▶ **WHAT IS BEING ASKED**: Without pictures, repeat exactly the lines from the one containing "plusieurs voyagistes français" through the end of the entries.

▶ **INPUT DATA**:
================

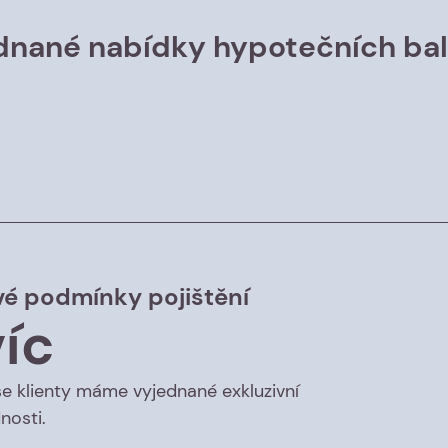
nané nabídky hypotečních bal
é podmínky pojištění
íc
e klienty máme vyjednané exkluzivní
nosti.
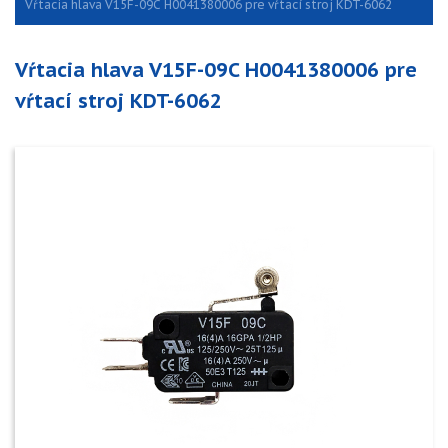
Vŕtacia hlava V15F-09C H0041380006 pre vŕtací stroj KDT-6062
Vŕtacia hlava V15F-09C H0041380006 pre
vŕtací stroj KDT-6062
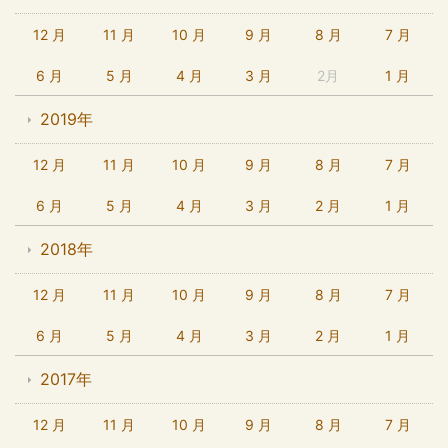
12 月
11 月
10 月
9 月
8 月
7 月
6 月
5 月
4 月
3 月
2月
1 月
2019年
12 月
11 月
10 月
9 月
8 月
7 月
6 月
5 月
4 月
3 月
2 月
1 月
2018年
12 月
11 月
10 月
9 月
8 月
7 月
6 月
5 月
4 月
3 月
2 月
1 月
2017年
12 月
11 月
10 月
9 月
8 月
7 月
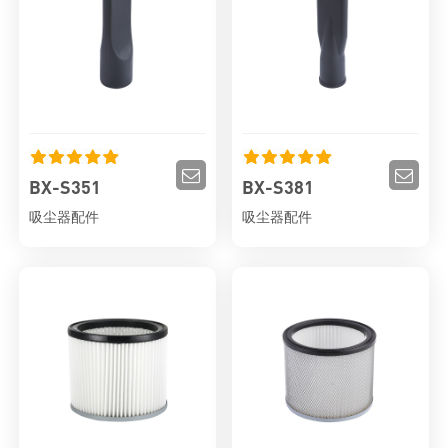
BX-S351
BX-S381
吸尘器配件
吸尘器配件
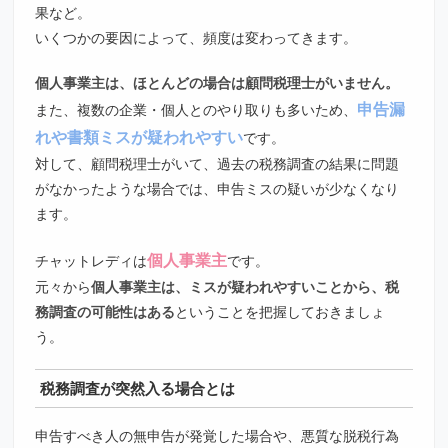
果など。
いくつかの要因によって、頻度は変わってきます。
個人事業主は、ほとんどの場合は顧問税理士がいません。
申告漏
また、複数の企業・個人とのやり取りも多いため、
れや書類ミスが疑われやすい
です。
対して、顧問税理士がいて、過去の税務調査の結果に問題
がなかったような場合では、申告ミスの疑いが少なくなり
ます。
個人事業主
チャットレディは
です。
元々から
個人事業主は、ミスが疑われやすいことから、税
務調査の可能性はある
ということを把握しておきましょ
う。
税務調査が突然入る場合とは
申告すべき人の無申告が発覚した場合や、悪質な脱税行為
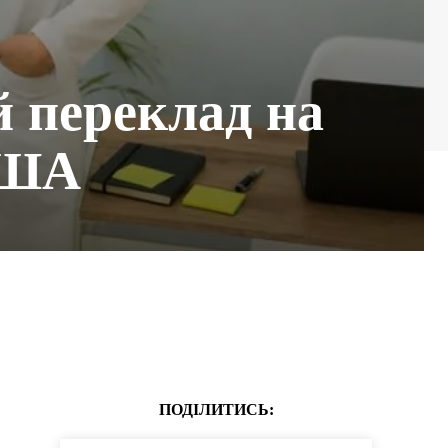
й переклад на
США
ПОДІЛИТИСЬ:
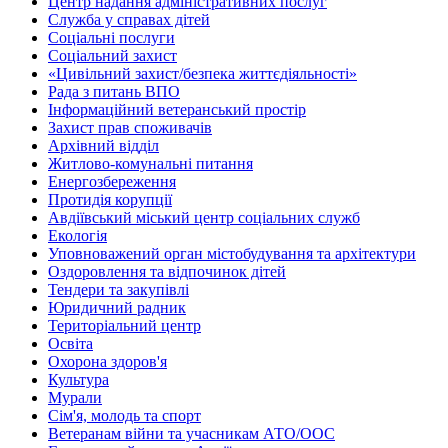
Центр надання адміністративних послуг
Служба у справах дітей
Соціальні послуги
Соціальний захист
«Цивільний захист/безпека життєдіяльності»
Рада з питань ВПО
Інформаційний ветеранський простір
Захист прав споживачів
Архівний відділ
Житлово-комунальні питання
Енергозбереження
Протидія корупції
Авдіївський міський центр соціальних служб
Екологія
Уповноважений орган містобудування та архітектури
Оздоровлення та відпочинок дітей
Тендери та закупівлі
Юридичний радник
Територіальний центр
Освіта
Охорона здоров'я
Культура
Мурали
Сім'я, молодь та спорт
Ветеранам війни та учасникам АТО/ООС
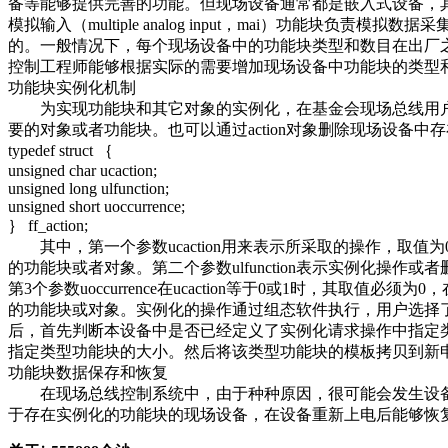
备等能够提供完善的功能。但现场设备通常都是嵌入式设备，
模拟输入（multiple analog input，mai）功能块负责模拟
的。一般情况下，每个现场设备中的功能块类型和数目在出厂
控制工程师能够根据实际的需要增加现场设备中功能块的类型
功能块实例化机制
为实现功能块和其它对象的实例化，在基金会现场总线用户层规范
要的对象或者功能块。也可以通过action对象删除现场设备中存
typedef struct ｛
unsigned char ucaction;
unsigned long ulfunction;
unsigned short uoccurrence;
｝ ff_action;
其中，第一个参数ucaction用来表示所采取的操作，取值为0、1
的功能块或者对象。第二个参数ulfunction表示实例化操作或者
第3个参数uoccurrence在ucaction等于0或1时，其取值必须
的功能块或对象。实例化的操作通过组态软件执行，用户选择了要实例化的功
后，首先判断本设备中是否已经定义了实例化请求操作中指定
指定类型功能块的大小。然后将该类型功能块的模板拷贝到新
功能块数据保存和恢复
在现场总线控制系统中，由于种种原因，很可能会发生设备
于存在实例化的功能块的现场设备，在设备重新上电后能够恢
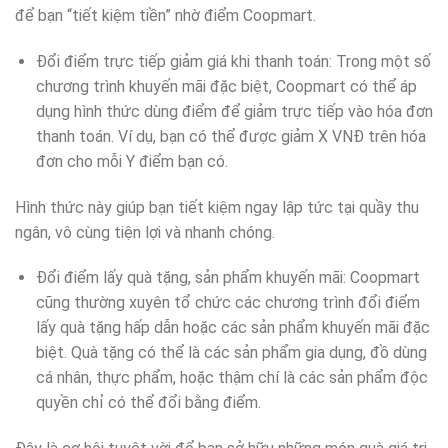
để bạn “tiết kiệm tiền” nhờ điểm Coopmart.
Đổi điểm trực tiếp giảm giá khi thanh toán: Trong một số
chương trình khuyến mãi đặc biệt, Coopmart có thể áp
dụng hình thức dùng điểm để giảm trực tiếp vào hóa đơn
thanh toán. Ví dụ, bạn có thể được giảm X VNĐ trên hóa
đơn cho mỗi Y điểm bạn có.
Hình thức này giúp bạn tiết kiệm ngay lập tức tại quầy thu
ngân, vô cùng tiện lợi và nhanh chóng.
Đổi điểm lấy quà tặng, sản phẩm khuyến mãi: Coopmart
cũng thường xuyên tổ chức các chương trình đổi điểm
lấy quà tặng hấp dẫn hoặc các sản phẩm khuyến mãi đặc
biệt. Quà tặng có thể là các sản phẩm gia dụng, đồ dùng
cá nhân, thực phẩm, hoặc thậm chí là các sản phẩm độc
quyền chỉ có thể đổi bằng điểm.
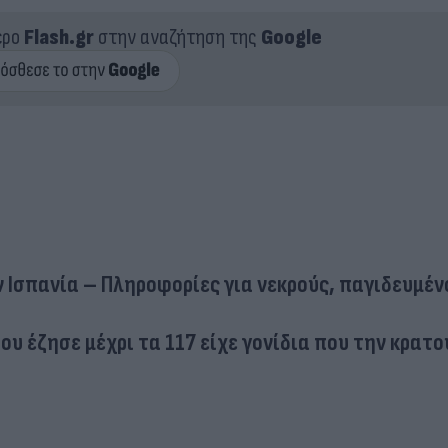
ερο
Flash.gr
στην αναζήτηση της
Google
 Ισπανία – Πληροφορίες για νεκρούς, παγιδευμέν
ου έζησε μέχρι τα 117 είχε γονίδια που την κρατ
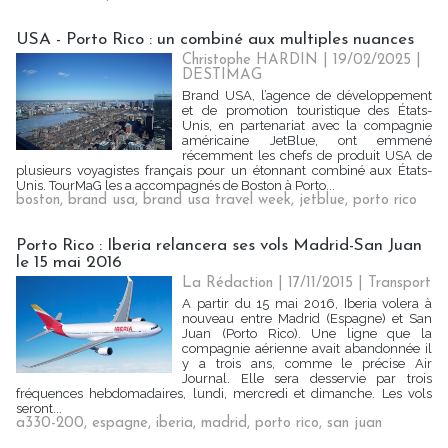
USA - Porto Rico : un combiné aux multiples nuances
Christophe HARDIN
| 19/02/2025
|
DESTIMAG
Brand USA, l’agence de développement
et de promotion touristique des États-
Unis, en partenariat avec la compagnie
américaine JetBlue, ont emmené
récemment les chefs de produit USA de
plusieurs voyagistes français pour un étonnant combiné aux États-
Unis. TourMaG les a accompagnés de Boston à Porto...
boston
,
brand usa
,
brand usa travel week
,
jetblue
,
porto rico
Porto Rico : Iberia relancera ses vols Madrid-San Juan
le 15 mai 2016
La Rédaction
| 17/11/2015
|
Transport
A partir du 15 mai 2016, Iberia volera à
nouveau entre Madrid (Espagne) et San
Juan (Porto Rico). Une ligne que la
compagnie aérienne avait abandonnée il
y a trois ans, comme le précise Air
Journal. Elle sera desservie par trois
fréquences hebdomadaires, lundi, mercredi et dimanche. Les vols
seront...
a330-200
,
espagne
,
iberia
,
madrid
,
porto rico
,
san juan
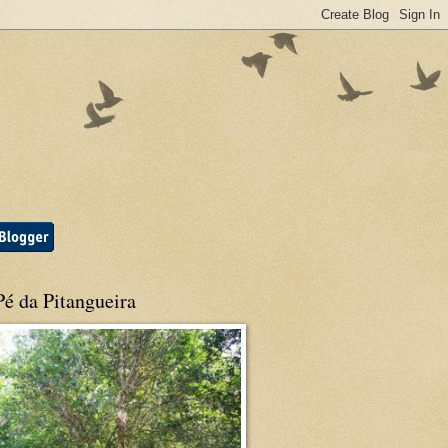
é da Pitangueira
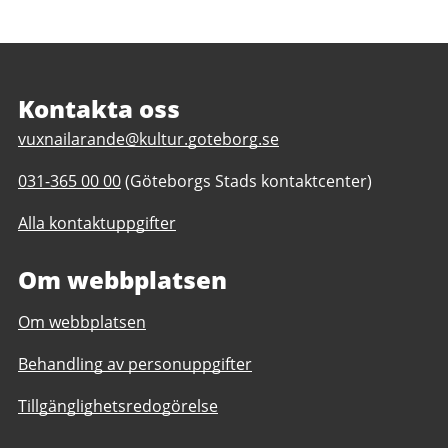
Sidfot
Kontakta oss
E
vuxnailarande@kultur.goteborg.se
-
T
031-365 00 00
(Göteborgs Stads kontaktcenter)
p
e
o
Alla kontaktuppgifter
l
s
e
t
Om webbplatsen
f
t
o
i
Om webbplatsen
n
l
n
l
Behandling av personuppgifter
u
V
m
u
Tillgänglighetsredogörelse
m
x
e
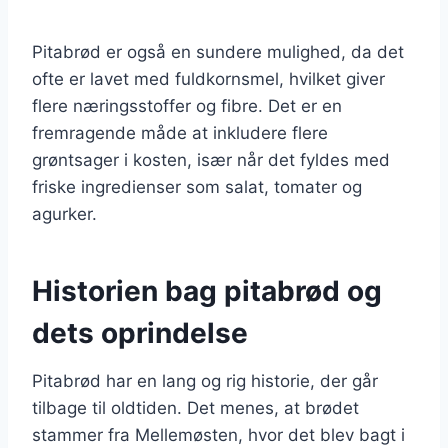
Pitabrød er også en sundere mulighed, da det
ofte er lavet med fuldkornsmel, hvilket giver
flere næringsstoffer og fibre. Det er en
fremragende måde at inkludere flere
grøntsager i kosten, især når det fyldes med
friske ingredienser som salat, tomater og
agurker.
Historien bag pitabrød og
dets oprindelse
Pitabrød har en lang og rig historie, der går
tilbage til oldtiden. Det menes, at brødet
stammer fra Mellemøsten, hvor det blev bagt i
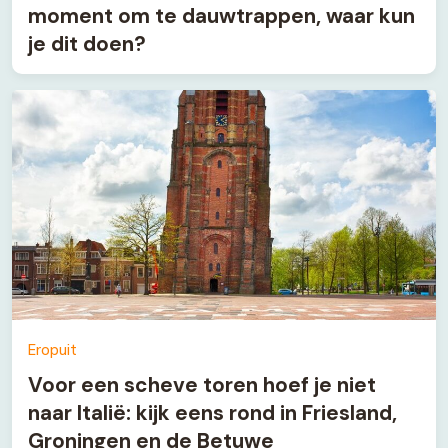
moment om te dauwtrappen, waar kun
je dit doen?
Eropuit
Voor een scheve toren hoef je niet
naar Italië: kijk eens rond in Friesland,
Groningen en de Betuwe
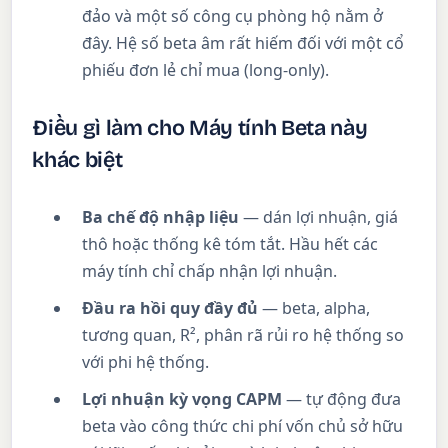
đảo và một số công cụ phòng hộ nằm ở
đây. Hệ số beta âm rất hiếm đối với một cổ
phiếu đơn lẻ chỉ mua (long-only).
Điều gì làm cho Máy tính Beta này
khác biệt
Ba chế độ nhập liệu
— dán lợi nhuận, giá
thô hoặc thống kê tóm tắt. Hầu hết các
máy tính chỉ chấp nhận lợi nhuận.
Đầu ra hồi quy đầy đủ
— beta, alpha,
tương quan, R², phân rã rủi ro hệ thống so
với phi hệ thống.
Lợi nhuận kỳ vọng CAPM
— tự động đưa
beta vào công thức chi phí vốn chủ sở hữu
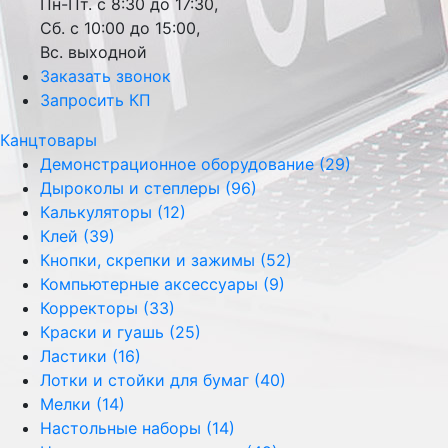
Пн-Пт. с 8:30 до 17:30,
Сб. с 10:00 до 15:00,
Вс. выходной
Заказать звонок
Запросить КП
Канцтовары
Демонстрационное оборудование (29)
Дыроколы и степлеры (96)
Калькуляторы (12)
Клей (39)
Кнопки, скрепки и зажимы (52)
Компьютерные аксессуары (9)
Корректоры (33)
Краски и гуашь (25)
Ластики (16)
Лотки и стойки для бумаг (40)
Мелки (14)
Настольные наборы (14)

================

▶ **FINISHED TASK**:
plusieurs voyagistes français pour un étonnant combiné aux États-
Unis. TourMaG les a accompagnés de Boston à Porto...
boston
,
brand usa
,
brand usa travel week
,
jetblue
,
porto rico
Porto Rico : Iberia relancera ses vols Madrid-San Juan
le 15 mai 2016
La Rédaction
| 17/11/2015
|
Transport
A partir du 15 mai 2016, Iberia volera à
nouveau entre Madrid (Espagne) et San
Juan (Porto Rico). Une ligne que la
compagnie aérienne avait abandonnée il
y a trois ans, comme le précise Air
Journal. Elle sera desservie par trois
fréquences hebdomadaires, lundi, mercredi et dimanche. Les vols
seront...
a330-200
,
espagne
,
iberia
,
madrid
,
porto rico
,
san juan
é da Pitangueira
Sidfot
Kontakta oss
E
vuxnailarande@kultur.goteborg.se
-
T
031-365 00 00
(Göteborgs Stads kontaktcenter)
p
e
o
Alla kontaktuppgifter
l
s
e
t
Om webbplatsen
f
t
o
i
Om webbplatsen
n
l
n
l
Behandling av personuppgifter
u
V
m
u
Tillgänglighetsredogörelse
m
x
e
Pitabrød er også en sundere mulighed, da det
ofte er lavet med fuldkornsmel, hvilket giver
flere næringsstoffer og fibre. Det er en
fremragende måde at inkludere flere
grøntsager i kosten, især når det fyldes med
friske ingredienser som salat, tomater og
agurker.
Historien bag pitabrød og
dets oprindelse
Pitabrød har en lang og rig historie, der går
tilbage til oldtiden. Det menes, at brødet
stammer fra Mellemøsten, hvor det blev bagt i
moment om te dauwtrappen, waar kun
je dit doen?
Eropuit
Voor een scheve toren hoef je niet
naar Italië: kijk eens rond in Friesland,
Groningen en de Betuwe
đảo và một số công cụ phòng hộ nằm ở
đây. Hệ số beta âm rất hiếm đối với một cổ
phiếu đơn lẻ chỉ mua (long-only).
Điều gì làm cho Máy tính Beta này
khác biệt
Ba chế độ nhập liệu
— dán lợi nhuận, giá
thô hoặc thống kê tóm tắt. Hầu hết các
máy tính chỉ chấp nhận lợi nhuận.
Đầu ra hồi quy đầy đủ
— beta, alpha,
tương quan, R², phân rã rủi ro hệ thống so
với phi hệ thống.
Lợi nhuận kỳ vọng CAPM
— tự động đưa
beta vào công thức chi phí vốn chủ sở hữu
Пн-Пт. с 8:30 до 17:30,
Сб. с 10:00 до 15:00,
Вс. выходной
Заказать звонок
Запросить КП
Канцтовары
Демонстрационное оборудование (29)
Дыроколы и степлеры (96)
Калькуляторы (12)
Клей (39)
Кнопки, скрепки и зажимы (52)
Компьютерные аксессуары (9)
Корректоры (33)
Краски и гуашь (25)
Ластики (16)
Лотки и стойки для бумаг (40)
Мелки (14)
Настольные наборы (14)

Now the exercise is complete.